### Task to carry out
Determine whether each statement agrees with the text on the CLARITy Coalition conference. For each one, answer yes or no and quote the deciding words of that text. 1. The conference lasted three days. 2. The conference was held in Vienna. 3. The transcript of the opening speech is presented without any editing.

### Extract

• • • • •

At the end of October this year, a truly momentous event took place: the first-ever conference of the CLARITy (Champions for Liberty Against the Reality of Islamist Tyranny) Coalition. Years in the making, and supported by AHA Foundation, CLARITy brings together a diverse, global group of ex-Muslims, Muslim reformers, activists, authors, and more to champion secular, democratic values against the insidious ideology of Islamism.
The conference took place over 3 days in Salzburg, Austria, at the historic lakeside Schloss Leopoldskron. It featured panels on a wide variety of issues with experts from all over the world. As 2022 comes to an end, we want to thank you for your support, without which we would never have been able to help CLARITy get up and running, let alone put on this inspiring conference. You helped us achieve one of our founder Ayaan Hirsi Ali’s greatest dreams.
Stay tuned for more highlights from the conference in coming months. But first, to share the big vision at the heart of CLARITy, we present the transcript, lightly edited for clarity and length, of Ayaan’s opening speech to the attendees in Salzburg (you can also view the video of Ayaan’s keynote above).
I’m delighted to be here in Salzburg with my AHA family. It’s a serene place, and it’s laden with history and magnificence. It’s hard to imagine that less than eight decades ago, a genocide was underway right here in these gorgeous European cities and towns. It’s hard to imagine that a people who could produce such beauty were also capable of extreme barbarity and destruction.

• • • • •

### Information given

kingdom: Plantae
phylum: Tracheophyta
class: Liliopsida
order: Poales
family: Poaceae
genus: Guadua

• • • • •

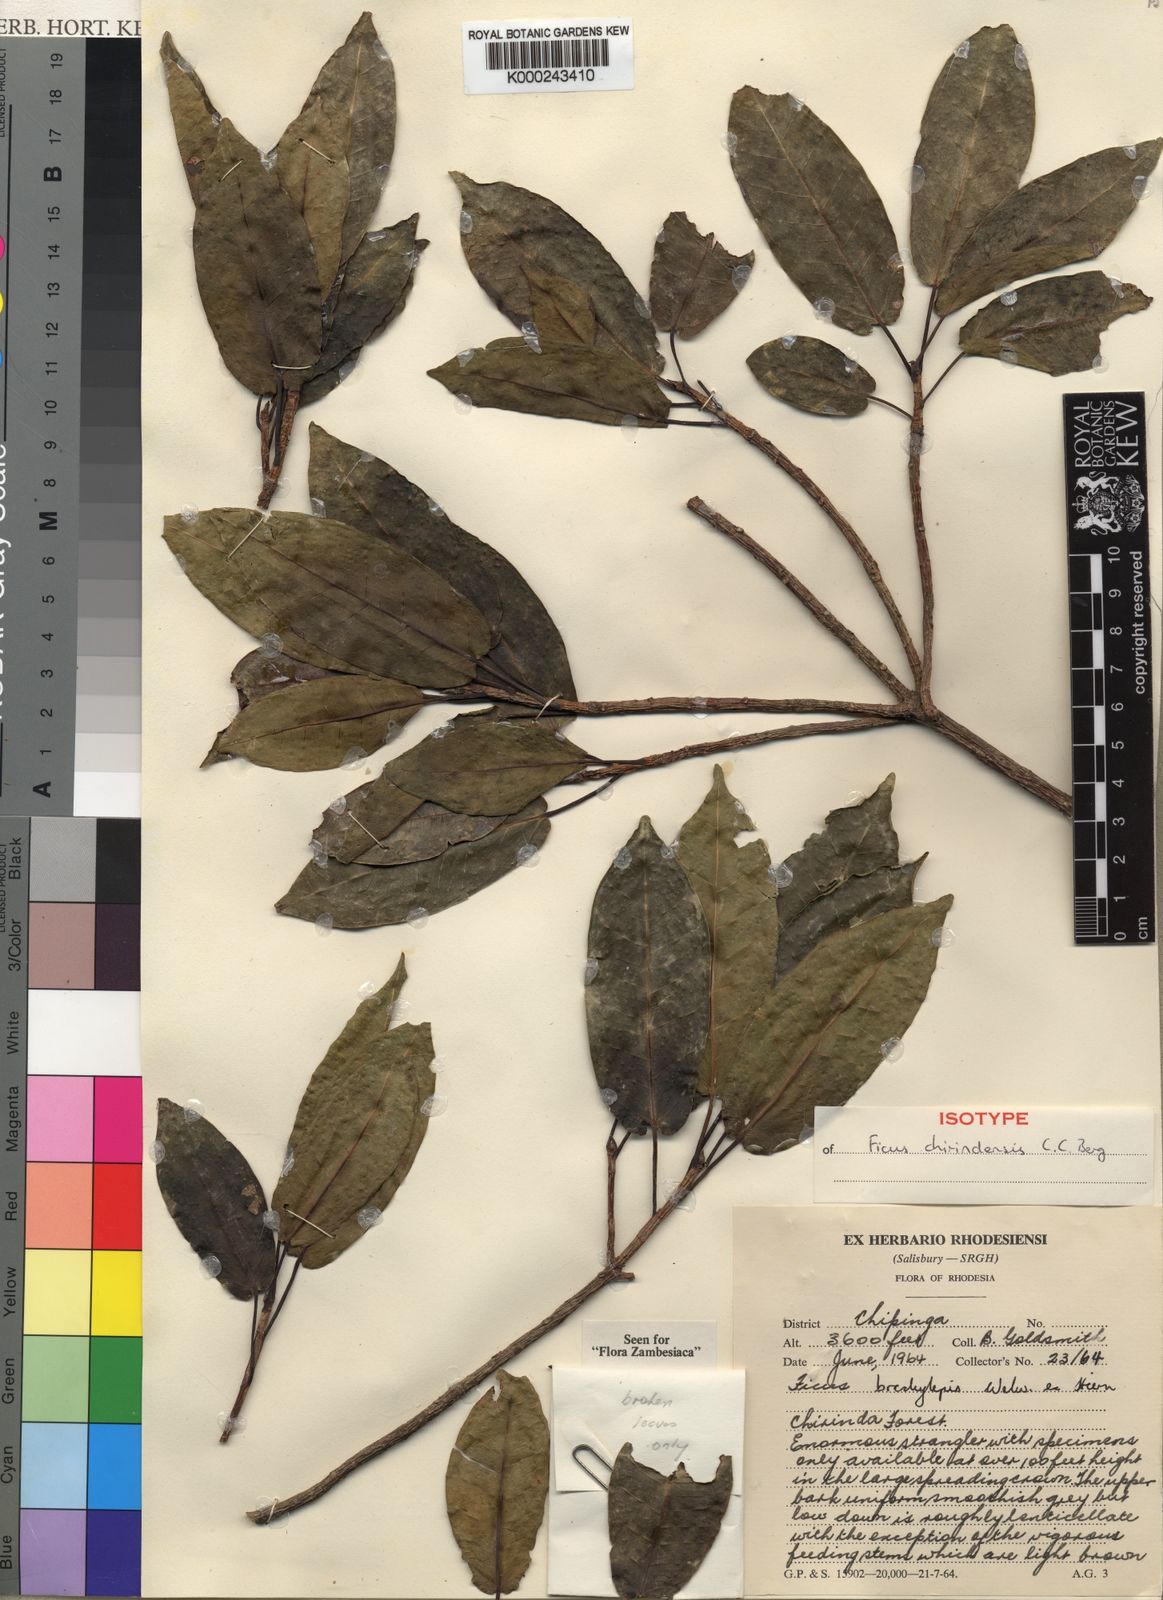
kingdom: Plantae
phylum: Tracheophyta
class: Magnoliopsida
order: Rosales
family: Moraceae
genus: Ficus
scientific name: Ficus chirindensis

• • • • •

### Response to this exercise
1. Yes: "The conference took place over 3 days"
2. No: "in Salzburg, Austria, at the historic lakeside Schloss Leopoldskron"
3. No: "lightly edited for clarity and length"